*Tasks to perform*.
(A) Answer these questions about the Smith v. Monroe Grocery Co. opinion:
(i) At what time and on what date did the collision happen?
(ii) Which insurer was sued along with the truck owner?
(iii) On what date was rehearing denied?
(B) Continue the Smith v. Monroe Grocery Co. opinion from the end of its last paragraph.

====== Document passage ======

Smith v. Monroe Grocery Co.

Decision Date11 December 1936
Docket Number5315,5314
Citation171 So. 167
CourtCourt of Appeal of Louisiana — District of US
PartiesSMITH et ux. v. MONROE GROCERY CO. et al. JAMES et ux. v. SAME

Rehearing denied Feb. 5, 1937.Rehearing denied Feb. 5, 1937.

Theus Grisham, Davis & Leigh, of Monroe, for appellants.

Charles B. Emery and Harry V. Booth, both of Shreveport, for appellees.

OPINION

HAMITER Judge.

A school bus transporting some 25 CCC enrollees was proceeding on the Dixie-Overland Highway between Monroe and Ruston in this state, about 9:30 on the night of August 30, 1935, and collided with a truck belonging to defendant Monroe Grocery Company, Limited. In this collision, Melvin Lee Smith and Oscar James were killed. Both of them were occupants of the bus and enjoyed the ages of 18 years.

As a result of said deaths, these suits were brought by the respective mothers and fathers of the deceased young men against the Monroe Grocery Company, Limited, and its insurer, the Trinity Universal Insurance Company. The petitioners alleged numerous acts of negligence on the part of the truck owner and its employee.

According to the court minutes, defendants filed exceptions to the jurisdiction ratione personae in both suits. Amended petitions were thereafter tendered and allowed, and such exceptions were overruled. Exceptions of no cause or right of action were then directed to the petitions. These pleadings were general in nature and did not point out or refer to any particular alleged defects of the petitions. They were submitted without argument and overruled.

====== Data for analysis ======

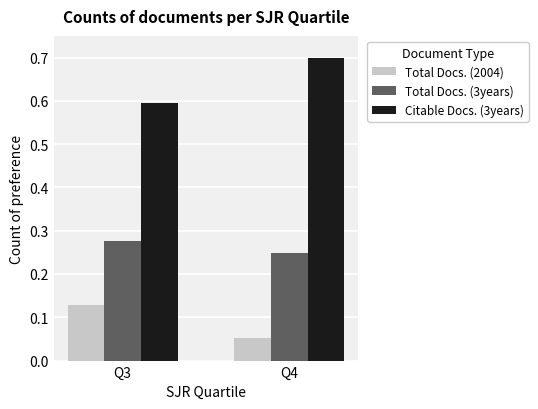

What is the average value of the Citable Docs. (3years) series?

0.6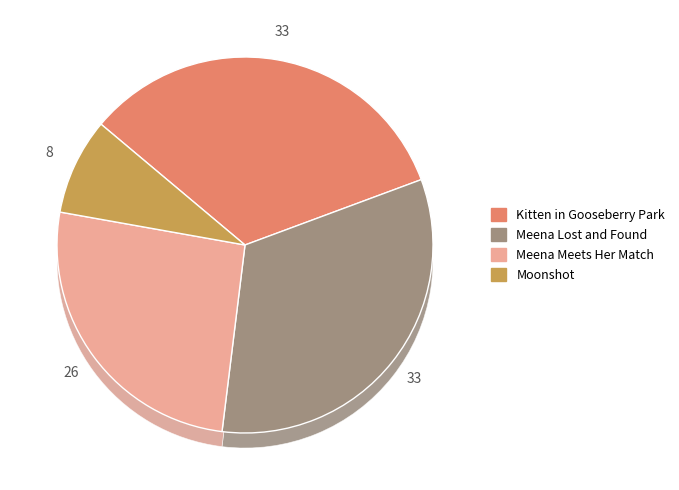

Which category has the smallest portion of the pie?

Moonshot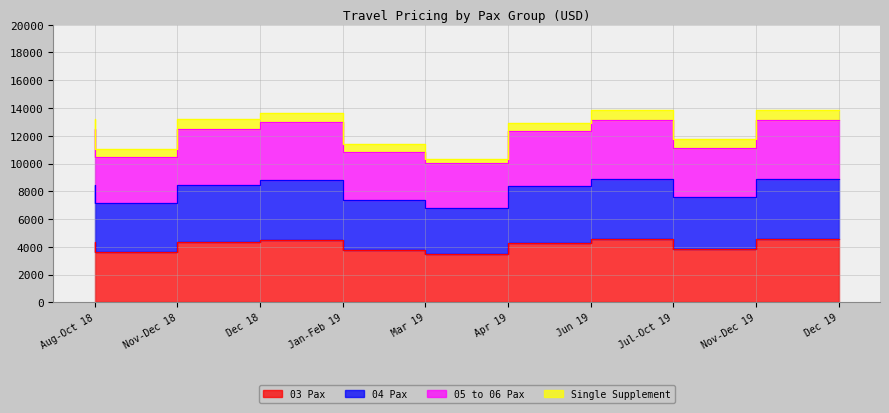

How many values in the 05 to 06 Pax series exceed 12517?

3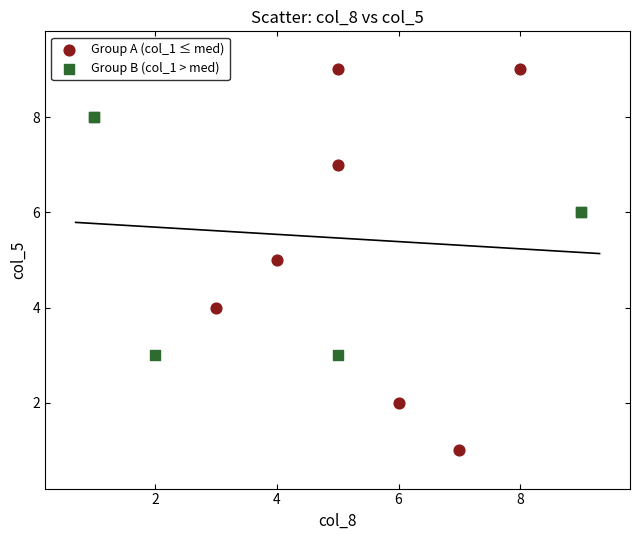

Which series reaches the maximum Y coordinate?

Group A (col_1 ≤ med)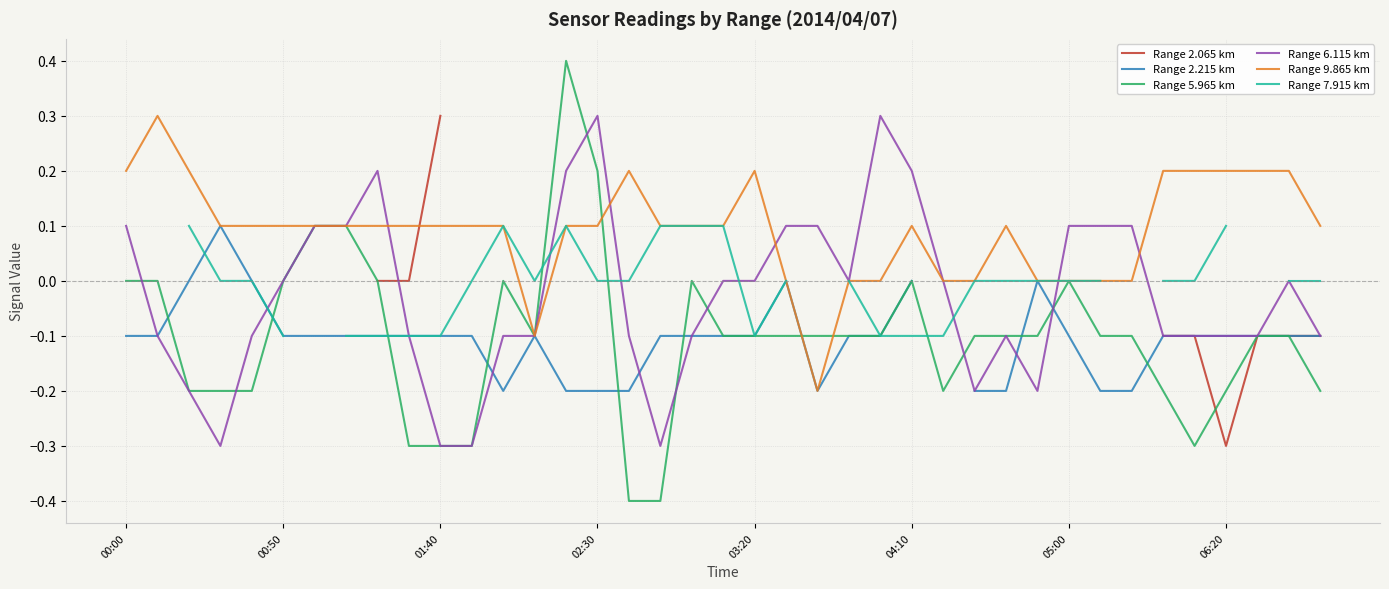

What is the highest value of the Range 6.115 km series?

0.3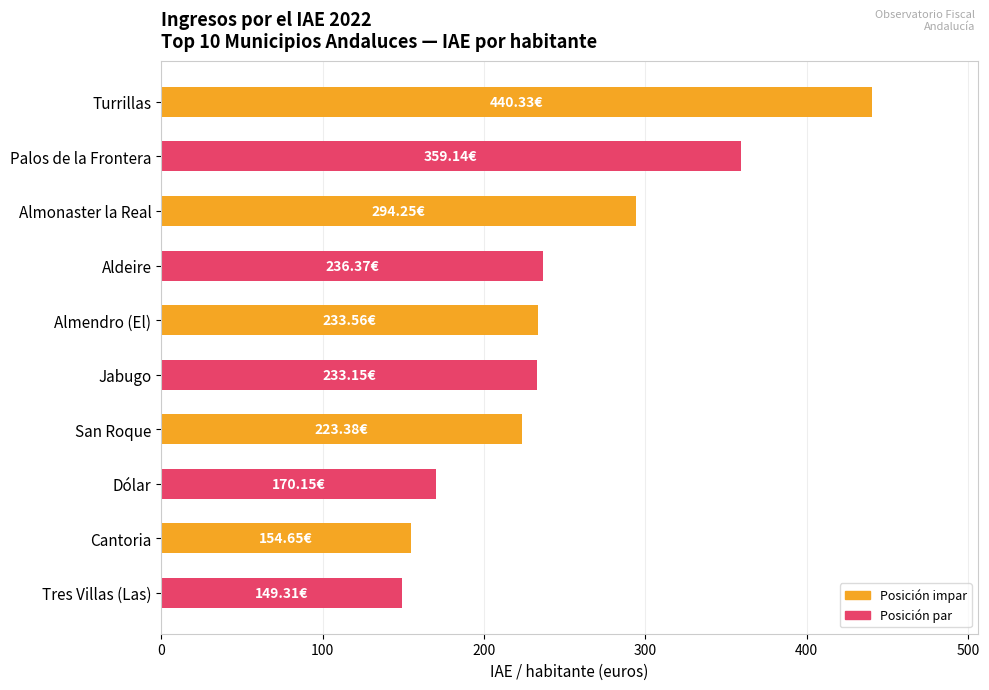

Between Palos de la Frontera and Turrillas, which is larger?

Turrillas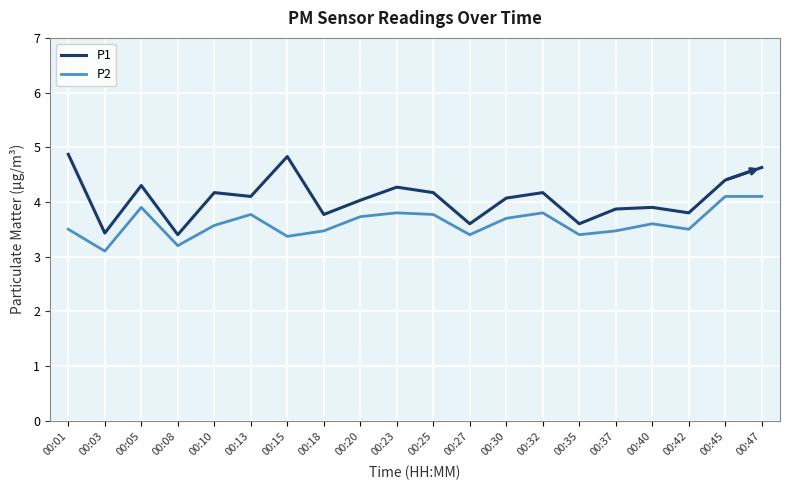

True or false: P1 has more than 2 points higher than both neighbors.

True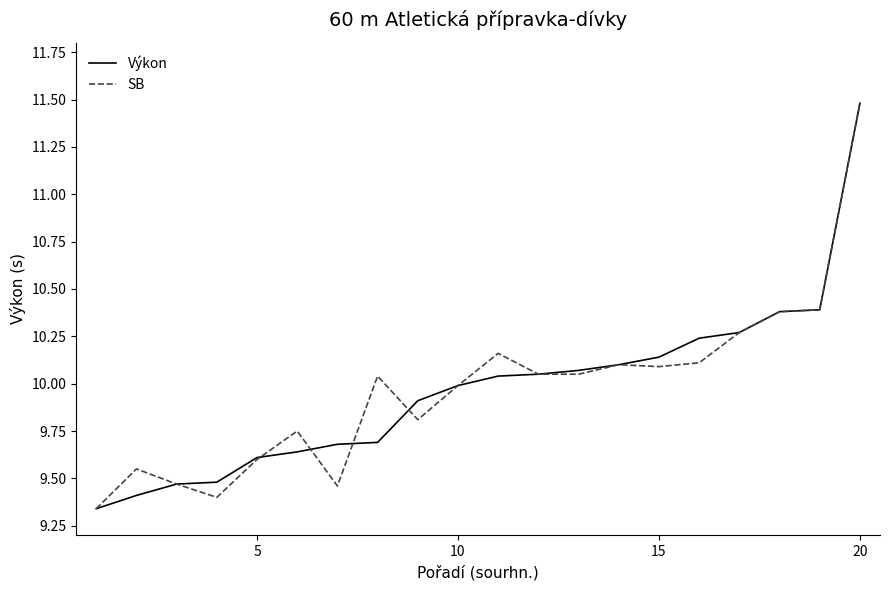

What is the maximum value shown in the chart?

11.5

======

*Activity answers*.
(A)
(i) About 9:30 on the night of August 30, 1935.
(ii) The Trinity Universal Insurance Company.
(iii) February 5, 1937.

(B)
Defendants in their joint answers, after reserving their rights under the previously filed exceptions, admitted the deaths of Smith and James, but denied responsibility therefor.

By agreement of counsel, the cases were consolidated, and a trial was then had on the merits. At the commencement of the trial the following objection was offered and overruled:

"Defendants object to the introduction of any testimony whatever in either of these consolidated cases on the ground and for the reason that plaintiffs' petitions, nor either of them, disclose a cause or right of action against your defendants."

From judgments in favor of the respective plaintiffs in both cases, defendants prosecuted suspensive and devolutive appeals.

In the brief of defendants' counsel in this court, it is contended that the exceptions of no cause or right of action filed in both cases should have been sustained by the trial court and the suits dismissed, for the reason that the plaintiffs failed to allege and prove that their deceased children were not survived by wives or children.

On learning of that contention, all plaintiffs, through their attorneys, moved that the cases be remanded to the trial court with instructions to permit them to aver that decedents were not survived by wives or children, and to adduce proof in support thereof. These motions allege:

"That the exception of no cause or right of action urged and relied on in this Court by appellants was originally filed in the trial court, without in any manner pointing out at what it was levelled; no argument, either orally or in brief, was made in support of it and the court led to believe that it was filed pro forma and impliedly requested that it be overruled pro forma, as is more fully evidenced by the attached affidavit of the Honorable E. L. Walker, Judge of the Third Judicial District Court, Lincoln Parish, Louisiana, which affidavit is made a part hereof."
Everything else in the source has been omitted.